During the wee hours of Christmas Eve this year, before the gift wrapping begins and the aroma of gingerbread brightens the air, a spacecraft is set to launch to the moon. 

It’s called the Peregrine Lunar Lander, named for the fastest flying bird on Earth. If all goes to plan, the robotic avian will zoom through space and fly into the moon’s gravitational tides, then meticulously lower its orbit until eventually touching down on a region of ancient lunar lava flows known as the Bay of Stickiness, or Sinus Viscositatis. 

This mission will be one for the history books for several reasons, one of which is the fact it’ll be the first to launch under NASA’s Commercial Lunar Payload Services (CLPS) initiative, created as a way for the agency to bring payloads to the moon without having to construct all the spacecraft necessary to bring those payloads there. In this case, the company Astrobiotic is behind the Peregrine lander and NASA’s paying to stash a few things onboard.

As for the rocket, there’s another first to discuss. Peregrine will be lifting off on the first flight of United Launch Alliance’s Vulcan Centaur rocket.
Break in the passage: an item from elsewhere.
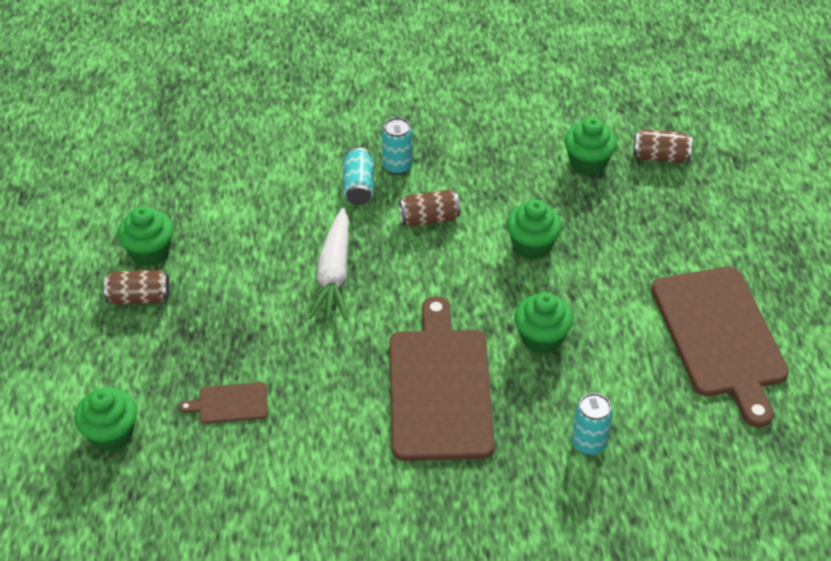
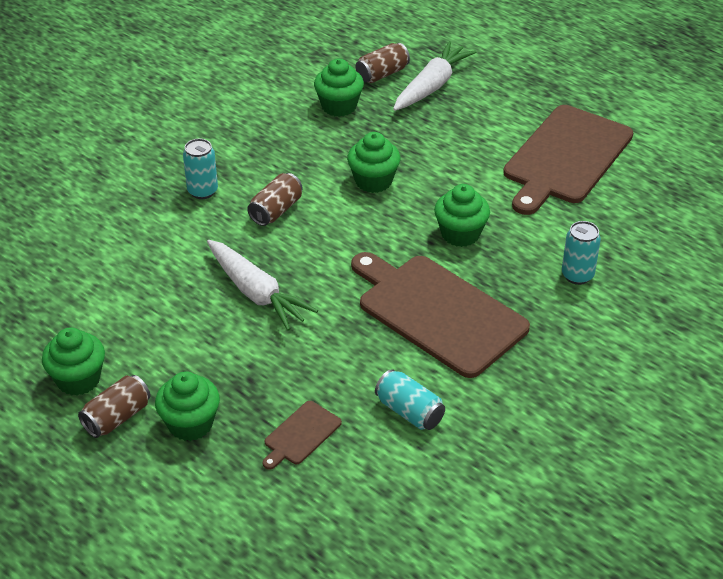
camera: 45 degrees left, 5 degrees down
green cupcake [74,388,137,452] -> green cupcake moved to [155,371,220,441]
turquoise can [343,148,374,205] -> turquoise can moved to [375,369,445,430]
brown cutting board [651,267,789,427] -> brown cutting board turned 90 degrees clockwise [503,105,633,215]
none -> white carrot [393,41,476,111]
The successor to the company’s Atlas V and Delta IV vehicles, Vulcan Centaur is, among other things, built to carry quite a hefty amount of stuff to space. 

And during a briefing on Nov. 29, representatives with Astrobiotic, United Launch Alliance and, of course, NASA, gathered to discuss what some of the Peregrine payloads are going to be as well as lay out how everything is expected to go down the day before Christmas.